Türkiye’nin fine dining (yaratıcı, iyi yemek) sahnesiyle dünya gastronomisi arasında bir köprü kuran Gastromasa… Bundan on yıl önce Gökmen Sözen, “Bu ülkeye dünya şeflerini getirirsem neler olur?” diye sorduğunda, kimse bu denli büyük bir yankı yaratacağını tahmin etmiyordu. Ancak o, bu işin sadece bir kongre organizasyonu olmadığını biliyordu. Bir hikâye yazmaya karar verdi.
Gastromasa sadece İstanbul’un değil, Londra’nın da ev sahipliği yapacağı uluslararası bir gastronomi zirvesine dönüştü. Dünyanın en önemli şeflerini, gastronomi yazarlarını, yatırımcılarını ağırlayan bu etkinlik, Türkiye’yi bir mutfak destinasyonu olarak konumlandırdı.

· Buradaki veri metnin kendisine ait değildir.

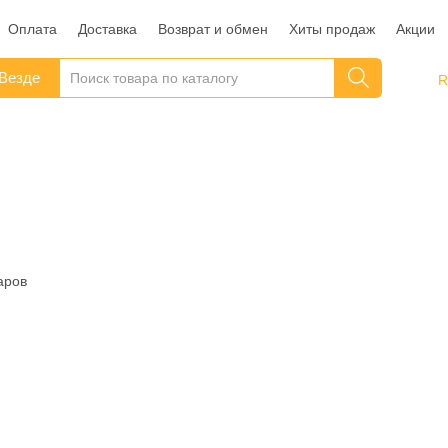
Оплата
Доставка
Возврат и обмен
Хиты продаж
Акции
Везде
аров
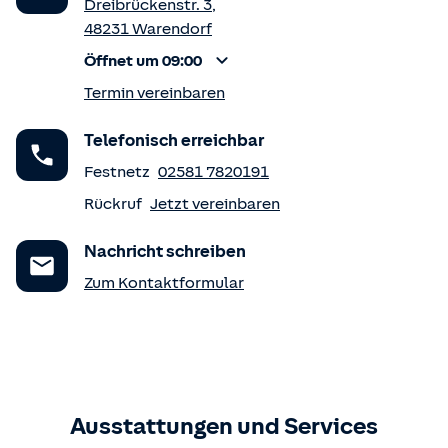
Dreibrückenstr. 3
,
48231
Warendorf
Öffnet um 09:00
Termin vereinbaren
Telefonisch erreichbar
Festnetz
02581 7820191
Rückruf
Jetzt vereinbaren
Nachricht schreiben
Zum Kontaktformular
Ausstattungen und Services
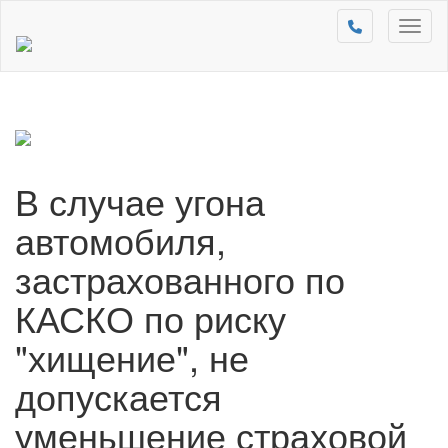
Toggl
naviga
В случае угона
автомобиля,
застрахованного по
КАСКО по риску
"хищение", не
допускается
уменьшение страховой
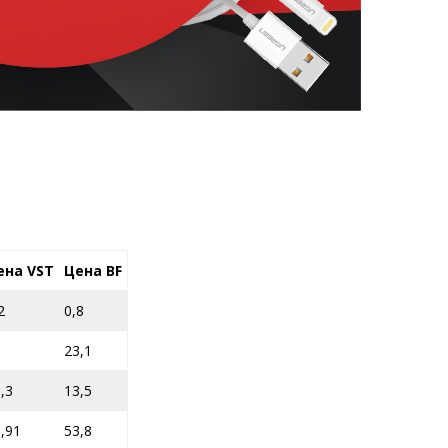
ена VST
Цена BF
2
0,8
3
23,1
,3
13,5
,91
53,8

Ve evet, bu yıldızlar geçidi sadece restoran sahiplerini değil, aynı zamanda Michelin ve Gault&Millau gibi devleri de cezbetti.
Türkiye, Michelin yıldızlarına yeni yeni alışırken, Gökmen Sözen bir adım daha ileri giderek Gault&Millau’yu da ülkeye taşıdı. Fransa kökenli bu rehber, lezzeti sadece tabaktaki yemekle değil, ağırlama sanatıyla da ölçen bir sistem. Restoranları, fine dining’den sokak lezzetlerine kadar geniş bir perspektifle değerlendiriyor.
Ve şimdi… Antalya, İzmir, İstanbul, Gaziantep gibi gastronomik potansiyeli yüksek şehirler, Gault&Millau’nun sarı sayfalarında kendine yer bulacak. Peki, bu ne anlama geliyor? Şu: Türkiye artık sadece kebapla, dönerle anılan bir mutfak olmaktan çıkıp, fine dining sahnesinde de iddialı olduğunu gösteriyor.